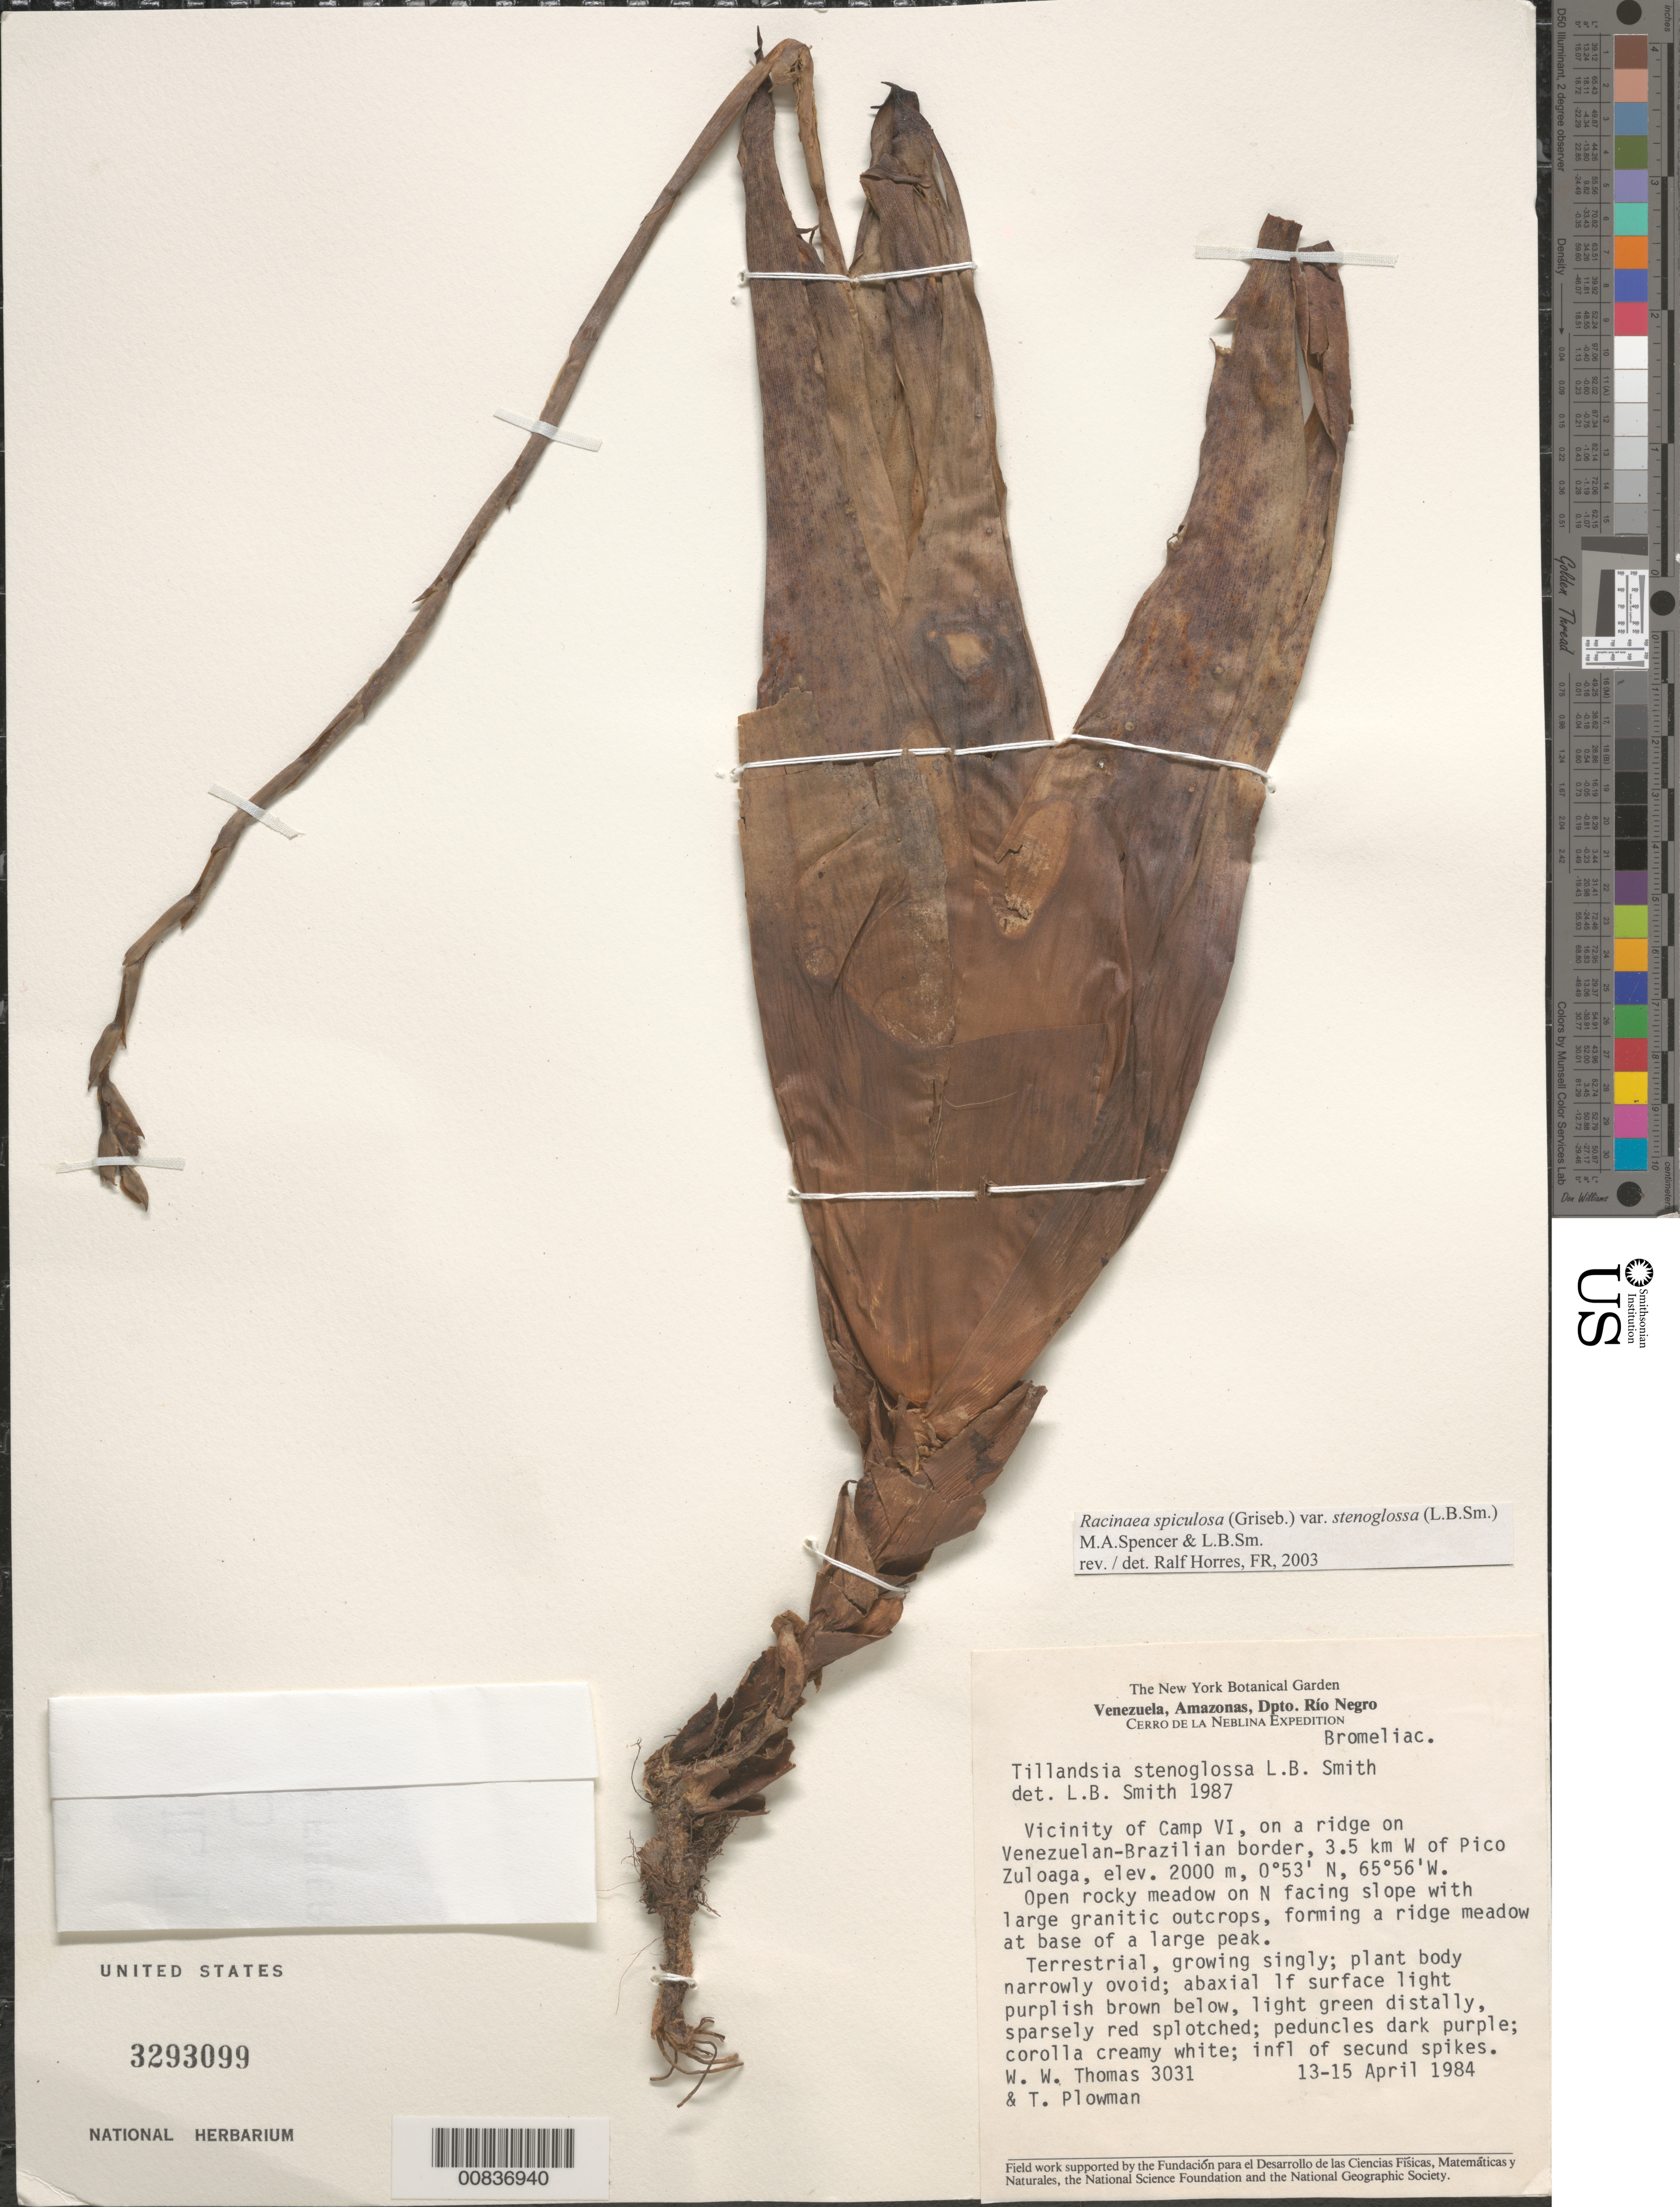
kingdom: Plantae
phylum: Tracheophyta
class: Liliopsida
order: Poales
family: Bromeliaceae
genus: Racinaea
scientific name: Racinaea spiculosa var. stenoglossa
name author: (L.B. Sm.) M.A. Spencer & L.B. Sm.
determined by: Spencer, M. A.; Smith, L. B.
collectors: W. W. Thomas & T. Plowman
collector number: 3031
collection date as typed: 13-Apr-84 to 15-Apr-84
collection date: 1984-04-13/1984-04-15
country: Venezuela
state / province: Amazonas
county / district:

● ● ● ● ●

THE REQUEST: Could you reproduce every line of the records above word for word, leaving the pictures out of your answer?

ANSWER FOR THIS EXERCISE:
kingdom: Plantae
phylum: Tracheophyta
class: Liliopsida
order: Poales
family: Bromeliaceae
genus: Racinaea
scientific name: Racinaea spiculosa var. stenoglossa
name author: (L.B. Sm.) M.A. Spencer & L.B. Sm.
determined by: Spencer, M. A.; Smith, L. B.
collectors: W. W. Thomas & T. Plowman
collector number: 3031
collection date as typed: 13-Apr-84 to 15-Apr-84
collection date: 1984-04-13/1984-04-15
country: Venezuela
state / province: Amazonas
county / district:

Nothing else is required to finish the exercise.